This model’s ability to capture non-linear relationships allowed it to
better differentiate between churned and retained customers, especially
when interactions weren’t critical. Although the improvement over
logistic regression is modest, MARS maintains good interpretability
while introducing more flexibility. Key predictors remained consistent,
with tenure, contract type, and totalcharges emerging as the most
influential variables.
rf_model <- rand_forest(
mode = "classification",
mtry = tune(),
min_n = tune(),
trees = tune()
) %>%
set_engine("ranger", importance = "impurity")
rf_wf <- workflow() %>%
add_model(rf_model) %>%
add_recipe(log_recipe)
rf_grid <- grid_regular(
mtry(range = c(2, 10)),
min_n(range = c(1, 10)),
trees(range = c(100, 1000)),
levels = 4
)
set.seed(123)
rf_results <- rf_wf %>%
tune_grid(
resamples = log_folds,
grid = rf_grid,
metrics = metric_set(roc_auc, accuracy)
)
collect_metrics(rf_results) %>%
filter(.metric == "roc_auc") %>%
arrange(desc(mean))
## # A tibble: 64 × 9
## mtry trees min_n .metric .estimator mean n std_err .config
## <int> <int> <int> <chr> <chr> <dbl> <int> <dbl> <chr>
## 1 4 700 10 roc_auc binary 0.844 5 0.00464 Preprocessor1_Model…
## 2 4 1000 10 roc_auc binary 0.844 5 0.00450 Preprocessor1_Model…
## 3 4 700 7 roc_auc binary 0.844 5 0.00421 Preprocessor1_Model…
## 4 4 100 10 roc_auc binary 0.843 5 0.00416 Preprocessor1_Model…
## 5 4 400 10 roc_auc binary 0.843 5 0.00442 Preprocessor1_Model…
## 6 4 1000 7 roc_auc binary 0.843 5 0.00449 Preprocessor1_Model…
## 7 4 400 7 roc_auc binary 0.843 5 0.00464 Preprocessor1_Model…
## 8 4 1000 4 roc_auc binary 0.843 5 0.00450 Preprocessor1_Model…
## 9 4 700 1 roc_auc binary 0.843 5 0.00431 Preprocessor1_Model…
## 10 4 700 4 roc_auc binary 0.843 5 0.00392 Preprocessor1_Model…
## # ℹ 54 more rows
rf_best <- select_best(rf_results, metric = "roc_auc")
rf_final_wf <- rf_wf %>%
finalize_workflow(rf_best)
rf_final_fit <- rf_final_wf %>%
fit(data = train_data)
rf_preds <- predict(rf_final_fit, new_data = test_data, type = "class") %>%
bind_cols(test_data %>% select(Status))
conf_mat(rf_preds, truth = Status, estimate = .pred_class)
## Truth
## Prediction Current Left
## Current 1385 265
## Left 155 292
rf_probs <- predict(rf_final_fit, new_data = test_data, type = "prob") %>%
bind_cols(test_data %>% select(Status))
roc_auc(rf_probs, truth = Status, .pred_Current)
## # A tibble: 1 × 3
## .metric .estimator .estimate
## <chr> <chr> <dbl>
## 1 roc_auc binary 0.844
rf_final_fit %>%
extract_fit_parsnip() %>%
vip(num_features = 10)
# The Random Forest model achieved a cross-validated AUC of 0.844,
matching the performance of logistic regression and slightly trailing
the MARS model.
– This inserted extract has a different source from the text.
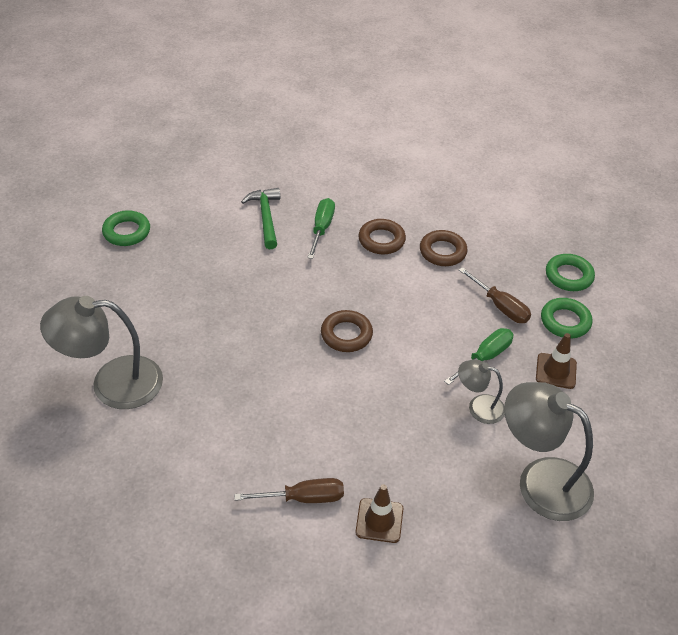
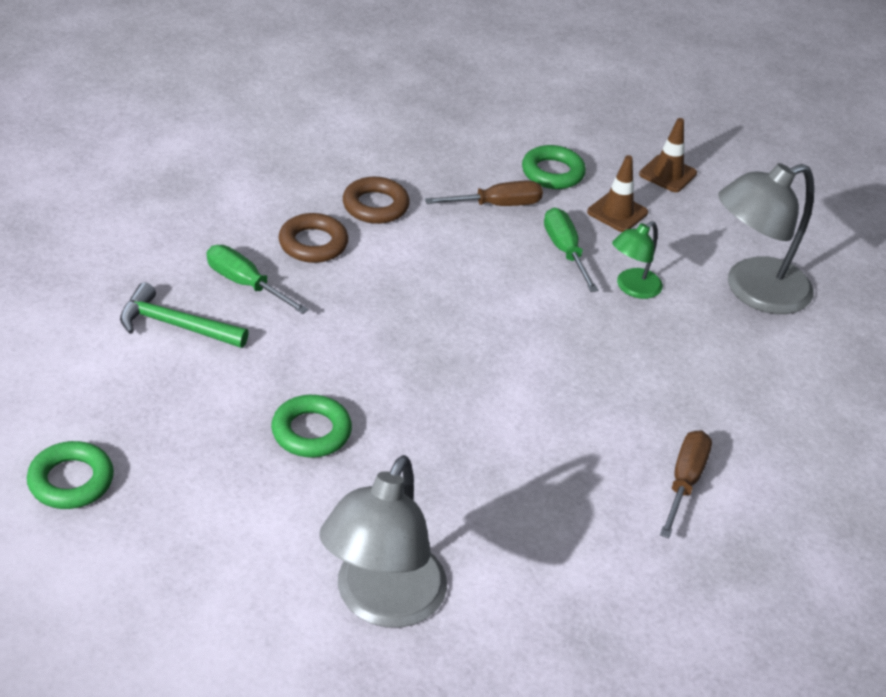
camera: 65 degrees left, 5 degrees down
(346, 334) = (453, 341): brown ring -> none
(379, 520) = (746, 432): brown traffic cone -> brown traffic cone (667, 174)
(478, 407) = (632, 288): grey lamp -> green lamp
(568, 276) = (488, 138): green ring -> green ring (311, 432)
The best performance was reached with 700 trees, 4
predictors randomly sampled at each split, and a minimum node size of
10. While the improvement over the other models was minimal, Random
Forest provides valuable feature importance insights and tends to be
more robust to overfitting. The model confirmed that Tenure, Contract
Type, and MonthlyCharges were consistently the top predictors of
customer churn.
# Across all three models, the most influential predictors of customer churn are tenure, contract type, monthly charges and total charges, and payment method. Short-tenured customers are more likely to churn within the first 6-12 months. Customers on month-to-month contracts churn at much higher rates than those on a one year or two year agreement. Higher monthly bills are associated with higher churn, more so with customers who haven't been with the company long. Customers using electronic checks may be more likely to churn than those using automatic payment options.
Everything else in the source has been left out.